--- EXTRACT ---

The other resolution that I was there for was not as well supported by all sides. It was a resolution for a parcel tax that would add a tax for homeowners to help the district with their current financial crisis. This resolution was the main reason that I attended the board meeting that day. The reason that I did not support this resolution was because it excluded any of the revenue from this parcel tax from going to charter schools. I am a charter school parent and a homeowner in Board District 6, I refuse to support and much less pay for something that excludes my child’s school, simply because it is a charter school. My daughter’s school is a neighborhood school, that was built in 1960. Why shouldn’t this neighborhood public school receive any benefit from this proposed parcel tax?

There were many speakers there for public comment. The audience was pretty well divided between those who supported the resolution and those that did not. I did think it was interesting that two former Board Members Bennett Kayser and Jackie Goldberg who were Board District 5 former members were there to speak. They both spoke in support of the parcel tax.

At the end of the public comments, there was an opportunity for me to speak, and I took it. I began to explain my concerns and why I did not support this resolution. My frustration with the situation and the constant exclusion of charter schools, that I’ve seen in the last two years, took over. I began to yell and cry, my voice shook and my emotional state took over. However, I continued to express my thoughts as best I could. By the end of my three minutes of public comment, I did the best I could to voice all of my frustrations, and I made sure the board heard what I had to say. After I sat down, Board member Dr. Richard Vladovic agreed with me & declared that it was wrong, especially since charter schools are about 20% of the districts schools. He said that charter parents shouldn’t feel like they have a Scarlet letter on their chest, but that’s exactly how it feels. He then offered to add an amendment that would include charter schools.

---

§ WHAT TO WORK ON:
[a] Name every person the account of the parcel tax board meeting identifies by name.
[b] Pick up the account of the parcel tax board meeting after its final sentence and write the next paragraph.

--- PROVIDED MATERIAL ---

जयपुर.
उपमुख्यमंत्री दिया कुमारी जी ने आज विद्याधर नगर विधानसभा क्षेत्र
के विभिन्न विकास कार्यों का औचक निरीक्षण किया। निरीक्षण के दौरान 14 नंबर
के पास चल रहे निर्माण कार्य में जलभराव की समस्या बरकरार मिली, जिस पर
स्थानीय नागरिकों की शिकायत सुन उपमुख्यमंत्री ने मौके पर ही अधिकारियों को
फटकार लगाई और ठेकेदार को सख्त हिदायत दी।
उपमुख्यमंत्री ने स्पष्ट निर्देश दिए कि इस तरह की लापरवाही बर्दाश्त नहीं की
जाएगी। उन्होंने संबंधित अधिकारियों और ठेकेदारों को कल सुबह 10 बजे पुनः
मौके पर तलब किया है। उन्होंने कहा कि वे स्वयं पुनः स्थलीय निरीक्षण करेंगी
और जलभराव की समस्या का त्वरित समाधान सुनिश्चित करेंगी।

---

§ SOLVED TASKS:
[a] Bennett Kayser, Jackie Goldberg, Dr. Richard Vladovic

[b]
Board member McKenna argued that charters were never excluded from the beginning, and he didn’t understand why all these charter parents were coming to speak out against it. He basically said just because it didn’t state that charters were separate, that it didn’t mean they weren’t included, under the umbrella of “district schools.” Honestly, it sounded like an excuse to me and a way of making it seem like charter families and supporters were over exaggerating the situation. At one point, the board had to check with the legal department to clarify exactly what was stated in the resolution. A woman came to the podium and stated that “We could interpret it that way” but, it wasn’t clear and clarification was still needed in order to include charter schools in writing. This did become a moot point since the resolution did not pass but if it had, there would be no reason to leave out charter schools. The point of my story is that I spoke up, and my voice was heard. Not only was it heard but it was respected, and it caused a change. This is why we need to continue to show up and speak up at LAUSD Board Meetings.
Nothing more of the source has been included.